But do you sink down under the apprehension that the evidences of a total and final desertion are discoverable in your experience? Have you then lost your conscientious tenderness with regard to sin? and are you inclined to forsake God? If so, you have reason indeed to be alarmed. But if your conscience is tenderly alive; if you are resolved to cleave to the Lord; if the language of your heart is, I cannot forsake God, I cannot live without his presence; though he slay me, yet will I trust in him: then you have reason to hope that he will visit you again. It is by these exercises that he still maintains his interest in you.

Once more. Are sense and feelings suitable to judge of the dispensations of God by? Can their testimony be safely relied on? Is it safe to argue thus; ‘If God had any love for my soul, I should feel it now as well as in former times; but I cannot feel it, therefore it is gone?’ May you not as well conclude, when the sun is invisible to you, that he has ceased to exist? Read Isaiah 1:10.

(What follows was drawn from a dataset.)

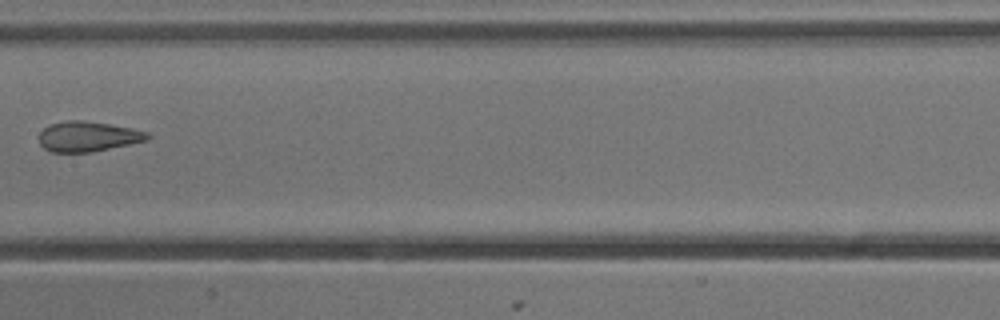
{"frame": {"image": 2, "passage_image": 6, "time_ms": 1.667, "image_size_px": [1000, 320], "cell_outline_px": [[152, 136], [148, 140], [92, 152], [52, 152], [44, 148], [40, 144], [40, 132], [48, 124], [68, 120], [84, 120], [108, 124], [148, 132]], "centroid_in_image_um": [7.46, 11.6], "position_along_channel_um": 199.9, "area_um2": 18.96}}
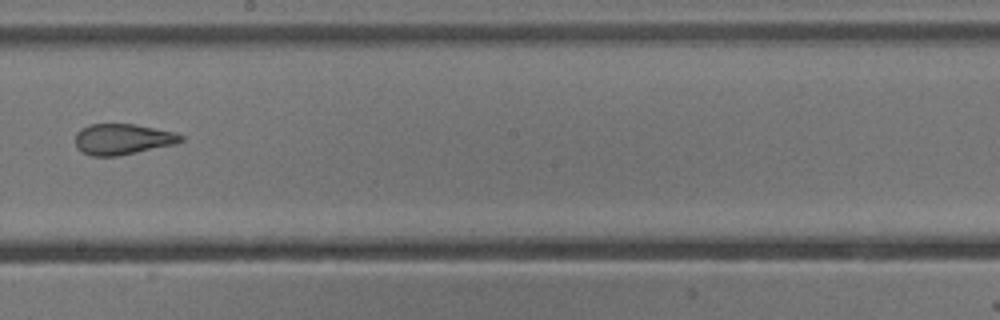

We ought to be concerned if we have grown numb to sin and are contemplating forsaking God. There will be times when we are not as sensitive to sin as in other times, but the Christian will always have some sensitivity to his sin. In cases when we do grow somewhat numb, we ourselves are grieving the Holy Spirit and stifling His work in us. In that case, the problem for our doubts should be obvious: we have not repented and come back into regular fellowship with God. Feelings cannot be relied on as accurate indicators for our status with God. Rather, what we look to is His Word. Take hold of those truths, and doubt will be dissolved.